_Work order_: Copy out the text of every row below, swapping each "Mex$" for "MXN" and keeping everything else the same. Leave out the pictures.

○ ○ ○

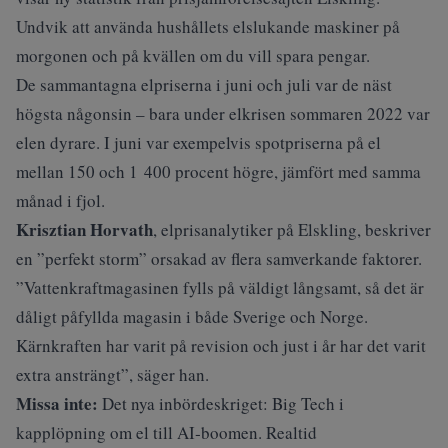
Undvik att använda hushållets elslukande maskiner på
morgonen och på kvällen om du vill spara pengar.
De sammantagna elpriserna i juni och juli var de näst
högsta någonsin – bara under elkrisen sommaren 2022 var
elen dyrare. I juni var exempelvis spotpriserna på el
mellan 150 och 1 400 procent högre, jämfört med samma
månad i fjol.
Krisztian Horvath
, elprisanalytiker på Elskling, beskriver
en ”perfekt storm” orsakad av flera samverkande faktorer.
”Vattenkraftmagasinen fylls på väldigt långsamt, så det är
dåligt påfyllda magasin i både Sverige och Norge.
Kärnkraften har varit på revision och just i år har det varit
extra ansträngt”, säger han.
Missa inte:
Det nya inbördeskriget: Big Tech i
kapplöpning om el till AI‑boomen. Realtid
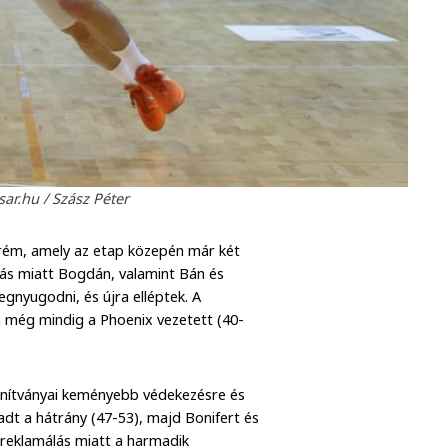
ar.hu / Szász Péter
rém, amely az etap közepén már két
dás miatt Bogdán, valamint Bán és
gnyugodni, és újra elléptek. A
n még mindig a Phoenix vezetett (40-
anítványai keményebb védekezésre és
dt a hátrány (47-53), majd Bonifert és
n reklamálás miatt a harmadik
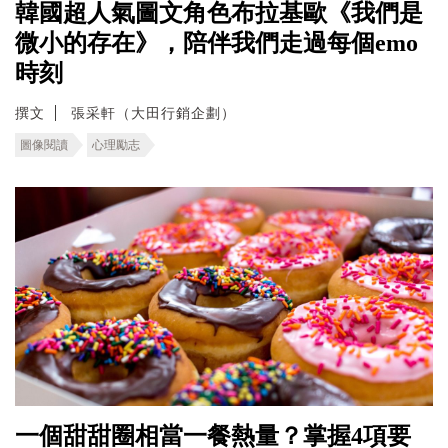
韓國超人氣圖文角色布拉基歐《我們是
微小的存在》，陪伴我們走過每個emo
時刻
撰文
張采軒（大田行銷企劃）
圖像閱讀
心理勵志
一個甜甜圈相當一餐熱量？掌握4項要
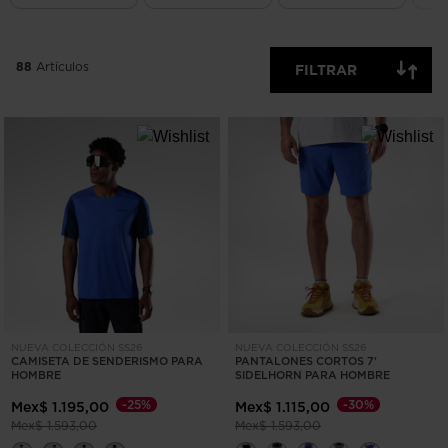
ELIMINAR
APLICAR
88
Artículos
FILTRAR
NUEVA COLECCIÓN SS26
NUEVA COLECCIÓN SS26
CAMISETA DE SENDERISMO PARA
PANTALONES CORTOS 7'
HOMBRE
SIDELHORN PARA HOMBRE
-25%
-30%
Mex$ 1.195,00
Mex$ 1.115,00
Precio reducido de
a
Precio reducido de
a
Mex$ 1.593,00
Mex$ 1.593,00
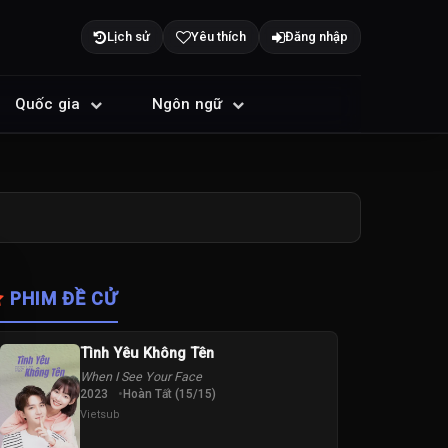
Lịch sử
Yêu thích
Đăng nhập
Quốc gia
Ngôn ngữ
PHIM ĐỀ CỬ
Tình Yêu Không Tên
When I See Your Face
2023
Hoàn Tất (15/15)
Vietsub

○ ○ ○

_Task output_:
Undvik att använda hushållets elslukande maskiner på
morgonen och på kvällen om du vill spara pengar.
De sammantagna elpriserna i juni och juli var de näst
högsta någonsin – bara under elkrisen sommaren 2022 var
elen dyrare. I juni var exempelvis spotpriserna på el
mellan 150 och 1 400 procent högre, jämfört med samma
månad i fjol.
Krisztian Horvath
, elprisanalytiker på Elskling, beskriver
en ”perfekt storm” orsakad av flera samverkande faktorer.
”Vattenkraftmagasinen fylls på väldigt långsamt, så det är
dåligt påfyllda magasin i både Sverige och Norge.
Kärnkraften har varit på revision och just i år har det varit
extra ansträngt”, säger han.
Missa inte:
Det nya inbördeskriget: Big Tech i
kapplöpning om el till AI‑boomen. Realtid
ar.hu / Szász Péter
rém, amely az etap közepén már két
dás miatt Bogdán, valamint Bán és
gnyugodni, és újra elléptek. A
n még mindig a Phoenix vezetett (40-
anítványai keményebb védekezésre és
dt a hátrány (47-53), majd Bonifert és
n reklamálás miatt a harmadik
韓國超人氣圖文角色布拉基歐《我們是
微小的存在》，陪伴我們走過每個emo
時刻
撰文
張采軒（大田行銷企劃）
圖像閱讀
心理勵志
一個甜甜圈相當一餐熱量？掌握4項要
ELIMINAR
APLICAR
88
Artículos
FILTRAR
NUEVA COLECCIÓN SS26
NUEVA COLECCIÓN SS26
CAMISETA DE SENDERISMO PARA
PANTALONES CORTOS 7'
HOMBRE
SIDELHORN PARA HOMBRE
-25%
-30%
MXN 1.195,00
MXN 1.115,00
Precio reducido de
a
Precio reducido de
a
MXN 1.593,00
MXN 1.593,00
Lịch sử
Yêu thích
Đăng nhập
Quốc gia
Ngôn ngữ
PHIM ĐỀ CỬ
Tình Yêu Không Tên
When I See Your Face
2023
Hoàn Tất (15/15)
Vietsub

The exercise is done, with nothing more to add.